===== INFORMATION GIVEN

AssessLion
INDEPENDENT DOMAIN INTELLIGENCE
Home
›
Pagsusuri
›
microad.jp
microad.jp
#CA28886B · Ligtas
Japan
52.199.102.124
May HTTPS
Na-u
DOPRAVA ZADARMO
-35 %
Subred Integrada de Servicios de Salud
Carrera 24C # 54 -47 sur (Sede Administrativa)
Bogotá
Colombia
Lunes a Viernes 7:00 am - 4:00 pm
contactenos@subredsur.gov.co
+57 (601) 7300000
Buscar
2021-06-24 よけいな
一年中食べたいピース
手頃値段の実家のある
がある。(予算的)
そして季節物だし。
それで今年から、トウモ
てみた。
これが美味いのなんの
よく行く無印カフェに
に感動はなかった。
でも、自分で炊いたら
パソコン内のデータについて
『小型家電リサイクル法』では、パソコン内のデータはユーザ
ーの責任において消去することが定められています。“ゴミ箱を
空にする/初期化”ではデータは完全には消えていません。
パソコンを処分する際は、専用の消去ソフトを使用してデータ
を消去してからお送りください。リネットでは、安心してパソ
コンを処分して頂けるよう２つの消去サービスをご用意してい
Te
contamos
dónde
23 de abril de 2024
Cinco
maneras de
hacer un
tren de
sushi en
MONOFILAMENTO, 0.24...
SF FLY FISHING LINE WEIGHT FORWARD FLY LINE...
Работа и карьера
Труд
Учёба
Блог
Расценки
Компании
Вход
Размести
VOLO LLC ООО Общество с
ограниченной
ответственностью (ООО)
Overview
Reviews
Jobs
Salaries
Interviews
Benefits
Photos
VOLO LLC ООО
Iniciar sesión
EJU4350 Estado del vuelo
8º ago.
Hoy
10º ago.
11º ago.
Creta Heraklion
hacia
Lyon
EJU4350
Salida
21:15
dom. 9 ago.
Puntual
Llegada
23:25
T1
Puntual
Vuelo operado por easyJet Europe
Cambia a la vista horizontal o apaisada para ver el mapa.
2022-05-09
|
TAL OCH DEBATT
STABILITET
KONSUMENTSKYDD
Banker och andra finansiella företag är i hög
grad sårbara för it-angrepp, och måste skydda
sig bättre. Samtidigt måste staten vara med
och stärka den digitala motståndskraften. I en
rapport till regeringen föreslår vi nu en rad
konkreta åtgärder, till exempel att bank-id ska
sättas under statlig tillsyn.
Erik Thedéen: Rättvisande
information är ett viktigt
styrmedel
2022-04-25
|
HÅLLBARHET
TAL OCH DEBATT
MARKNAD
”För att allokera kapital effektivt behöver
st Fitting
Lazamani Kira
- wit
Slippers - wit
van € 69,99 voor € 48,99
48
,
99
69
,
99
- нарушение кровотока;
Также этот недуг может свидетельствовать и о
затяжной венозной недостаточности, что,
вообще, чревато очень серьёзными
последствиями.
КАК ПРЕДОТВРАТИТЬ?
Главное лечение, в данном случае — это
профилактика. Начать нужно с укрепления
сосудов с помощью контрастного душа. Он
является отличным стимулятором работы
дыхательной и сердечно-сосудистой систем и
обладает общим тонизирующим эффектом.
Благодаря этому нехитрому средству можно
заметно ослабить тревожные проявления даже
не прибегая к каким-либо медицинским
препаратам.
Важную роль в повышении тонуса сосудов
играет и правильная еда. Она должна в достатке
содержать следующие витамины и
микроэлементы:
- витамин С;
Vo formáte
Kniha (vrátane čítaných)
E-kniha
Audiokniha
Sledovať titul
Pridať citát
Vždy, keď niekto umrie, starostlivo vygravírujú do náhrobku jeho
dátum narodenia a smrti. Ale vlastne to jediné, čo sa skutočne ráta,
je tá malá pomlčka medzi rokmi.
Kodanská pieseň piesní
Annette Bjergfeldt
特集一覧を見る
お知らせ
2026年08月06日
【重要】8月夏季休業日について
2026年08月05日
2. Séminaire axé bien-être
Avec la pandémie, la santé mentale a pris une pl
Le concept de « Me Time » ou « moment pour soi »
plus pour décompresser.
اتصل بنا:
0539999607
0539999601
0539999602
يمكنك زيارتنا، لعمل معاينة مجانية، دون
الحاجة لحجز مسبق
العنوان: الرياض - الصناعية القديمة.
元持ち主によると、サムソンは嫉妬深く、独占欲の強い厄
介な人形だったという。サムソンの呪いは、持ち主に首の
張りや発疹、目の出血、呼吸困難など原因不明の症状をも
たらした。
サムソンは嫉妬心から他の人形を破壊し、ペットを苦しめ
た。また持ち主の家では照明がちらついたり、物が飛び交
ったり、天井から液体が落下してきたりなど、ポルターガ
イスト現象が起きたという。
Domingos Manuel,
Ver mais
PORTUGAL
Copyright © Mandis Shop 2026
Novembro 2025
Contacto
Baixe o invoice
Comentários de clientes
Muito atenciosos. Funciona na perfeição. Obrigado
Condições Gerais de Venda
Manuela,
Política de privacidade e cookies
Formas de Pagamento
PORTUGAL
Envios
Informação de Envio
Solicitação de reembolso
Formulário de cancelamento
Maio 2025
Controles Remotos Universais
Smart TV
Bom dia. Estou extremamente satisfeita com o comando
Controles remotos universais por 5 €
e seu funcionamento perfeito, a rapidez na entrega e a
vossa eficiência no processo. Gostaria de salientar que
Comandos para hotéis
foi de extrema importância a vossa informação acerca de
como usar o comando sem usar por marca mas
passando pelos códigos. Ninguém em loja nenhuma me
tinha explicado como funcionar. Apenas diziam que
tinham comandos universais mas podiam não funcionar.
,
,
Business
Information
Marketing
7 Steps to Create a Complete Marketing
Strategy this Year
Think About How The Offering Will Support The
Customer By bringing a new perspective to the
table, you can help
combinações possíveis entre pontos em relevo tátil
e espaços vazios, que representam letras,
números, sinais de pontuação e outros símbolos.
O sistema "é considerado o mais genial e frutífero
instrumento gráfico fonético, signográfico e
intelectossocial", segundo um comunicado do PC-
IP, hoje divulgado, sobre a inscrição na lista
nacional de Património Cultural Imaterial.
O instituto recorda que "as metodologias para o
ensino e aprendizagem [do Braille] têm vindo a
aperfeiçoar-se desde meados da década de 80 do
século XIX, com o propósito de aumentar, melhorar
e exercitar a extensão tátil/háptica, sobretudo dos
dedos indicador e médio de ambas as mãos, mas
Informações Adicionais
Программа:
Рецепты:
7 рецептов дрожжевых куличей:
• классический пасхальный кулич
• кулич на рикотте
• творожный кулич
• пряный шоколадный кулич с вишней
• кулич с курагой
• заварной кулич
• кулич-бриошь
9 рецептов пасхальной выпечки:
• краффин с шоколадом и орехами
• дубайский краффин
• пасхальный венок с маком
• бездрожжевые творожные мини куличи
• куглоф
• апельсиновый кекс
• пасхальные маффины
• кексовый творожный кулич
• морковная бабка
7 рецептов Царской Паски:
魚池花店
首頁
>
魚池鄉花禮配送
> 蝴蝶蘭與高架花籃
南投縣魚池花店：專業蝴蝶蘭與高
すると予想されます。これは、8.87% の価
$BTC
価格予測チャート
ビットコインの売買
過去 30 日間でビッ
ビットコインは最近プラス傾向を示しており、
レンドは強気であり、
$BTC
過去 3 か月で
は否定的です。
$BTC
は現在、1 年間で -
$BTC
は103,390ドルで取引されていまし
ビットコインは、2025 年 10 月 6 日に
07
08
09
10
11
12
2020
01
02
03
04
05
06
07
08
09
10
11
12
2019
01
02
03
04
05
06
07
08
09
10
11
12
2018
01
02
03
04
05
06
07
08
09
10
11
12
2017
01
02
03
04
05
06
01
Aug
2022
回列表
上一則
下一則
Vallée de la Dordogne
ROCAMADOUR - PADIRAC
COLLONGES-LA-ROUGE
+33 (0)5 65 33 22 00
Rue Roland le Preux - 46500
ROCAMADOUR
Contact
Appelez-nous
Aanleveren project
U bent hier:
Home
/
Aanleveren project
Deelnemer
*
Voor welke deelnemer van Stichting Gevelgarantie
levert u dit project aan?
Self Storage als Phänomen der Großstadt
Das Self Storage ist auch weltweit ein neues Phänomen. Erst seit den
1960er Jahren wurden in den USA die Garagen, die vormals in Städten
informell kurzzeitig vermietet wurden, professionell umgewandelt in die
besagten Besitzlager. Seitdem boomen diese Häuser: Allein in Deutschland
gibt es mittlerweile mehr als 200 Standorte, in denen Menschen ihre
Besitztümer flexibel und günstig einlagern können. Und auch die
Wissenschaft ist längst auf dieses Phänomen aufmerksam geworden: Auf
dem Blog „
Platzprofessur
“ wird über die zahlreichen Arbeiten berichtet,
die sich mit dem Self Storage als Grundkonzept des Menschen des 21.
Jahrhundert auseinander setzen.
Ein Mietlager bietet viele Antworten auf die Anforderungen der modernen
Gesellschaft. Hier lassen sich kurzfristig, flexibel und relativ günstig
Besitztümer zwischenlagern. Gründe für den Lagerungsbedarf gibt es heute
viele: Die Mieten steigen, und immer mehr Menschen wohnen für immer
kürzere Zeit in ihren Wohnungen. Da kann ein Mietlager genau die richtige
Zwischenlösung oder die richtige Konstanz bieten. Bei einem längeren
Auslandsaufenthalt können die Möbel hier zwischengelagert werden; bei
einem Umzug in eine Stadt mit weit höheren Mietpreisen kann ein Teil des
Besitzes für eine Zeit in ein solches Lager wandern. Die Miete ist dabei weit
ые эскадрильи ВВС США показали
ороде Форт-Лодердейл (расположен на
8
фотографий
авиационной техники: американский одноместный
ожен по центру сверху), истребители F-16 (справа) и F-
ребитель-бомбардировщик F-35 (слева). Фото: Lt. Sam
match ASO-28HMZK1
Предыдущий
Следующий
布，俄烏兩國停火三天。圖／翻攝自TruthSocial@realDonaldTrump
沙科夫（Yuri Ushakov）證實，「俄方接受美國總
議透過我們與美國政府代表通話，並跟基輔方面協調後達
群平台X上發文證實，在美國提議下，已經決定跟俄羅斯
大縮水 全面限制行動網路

==========

INSTRUCTION ▸ From the preceding material, count every line that contains the word "творожный". Reply with the number only.

SOLUTION ▸ 2